To launch the training process as a REST API, use the --api
argument.
This should show feedback with connection details, like so:
$ python3 main.py -c config/configuration.json --api
* Serving Flask app 'api.api' (lazy loading)
* Environment: production
WARNING: This is a development server. Do not use it in a production deployment.
Use a production WSGI server instead.
* Debug mode: on
* Running on http://127.0.0.1:5000/ (Press CTRL+C to quit)
* Restarting with stat
* Debugger is active!
* Debugger PIN: 908-224-099
You can then load http://127.0.0.1:5000/training/database
in a browser or in
Postman to trigger the model training through the database input.
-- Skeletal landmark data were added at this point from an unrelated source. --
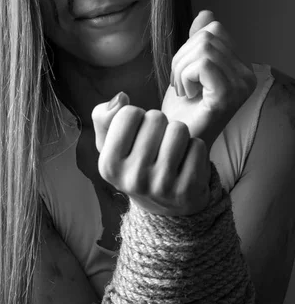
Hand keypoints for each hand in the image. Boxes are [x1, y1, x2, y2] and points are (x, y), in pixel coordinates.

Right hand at [91, 95, 211, 215]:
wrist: (165, 206)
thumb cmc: (135, 165)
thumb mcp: (110, 145)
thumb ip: (104, 117)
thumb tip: (121, 97)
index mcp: (108, 165)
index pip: (129, 113)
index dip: (137, 117)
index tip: (137, 135)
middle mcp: (132, 178)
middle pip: (156, 117)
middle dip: (159, 124)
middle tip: (157, 144)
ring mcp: (161, 186)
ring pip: (179, 129)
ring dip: (178, 134)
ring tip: (172, 151)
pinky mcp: (188, 189)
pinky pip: (198, 145)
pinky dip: (194, 148)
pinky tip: (186, 164)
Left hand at [162, 10, 256, 151]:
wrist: (174, 144)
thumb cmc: (181, 112)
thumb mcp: (187, 69)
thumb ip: (198, 43)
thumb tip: (207, 13)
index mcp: (240, 67)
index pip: (214, 29)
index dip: (189, 46)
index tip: (184, 75)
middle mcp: (247, 76)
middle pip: (207, 35)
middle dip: (182, 58)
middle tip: (181, 85)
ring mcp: (241, 86)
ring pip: (203, 47)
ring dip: (180, 69)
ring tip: (183, 91)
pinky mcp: (228, 96)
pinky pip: (203, 64)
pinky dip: (185, 76)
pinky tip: (187, 95)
The output of the API contains the structure:
{
status: 200,
response: {
result: {dictionary with the training_id list},
message: "A message that inform about the result of the executed model",
score: inference_score,
inference_time: time_required_for_the_inference
}
}
The status in the response can assume the values:
- 200 : model executed corectly;
- 406 : the input keys do not exist in the model configuration;
- 406 : the model specified in the request does not exist;
- 406 : the model is not specified in the body of the request;
DISCLAIMER: This project has been funded with support from the European Commission. This publication [communication] reflects the views only of the author, and the Commission cannot be held responsible for any use which may be made of the information contained therein.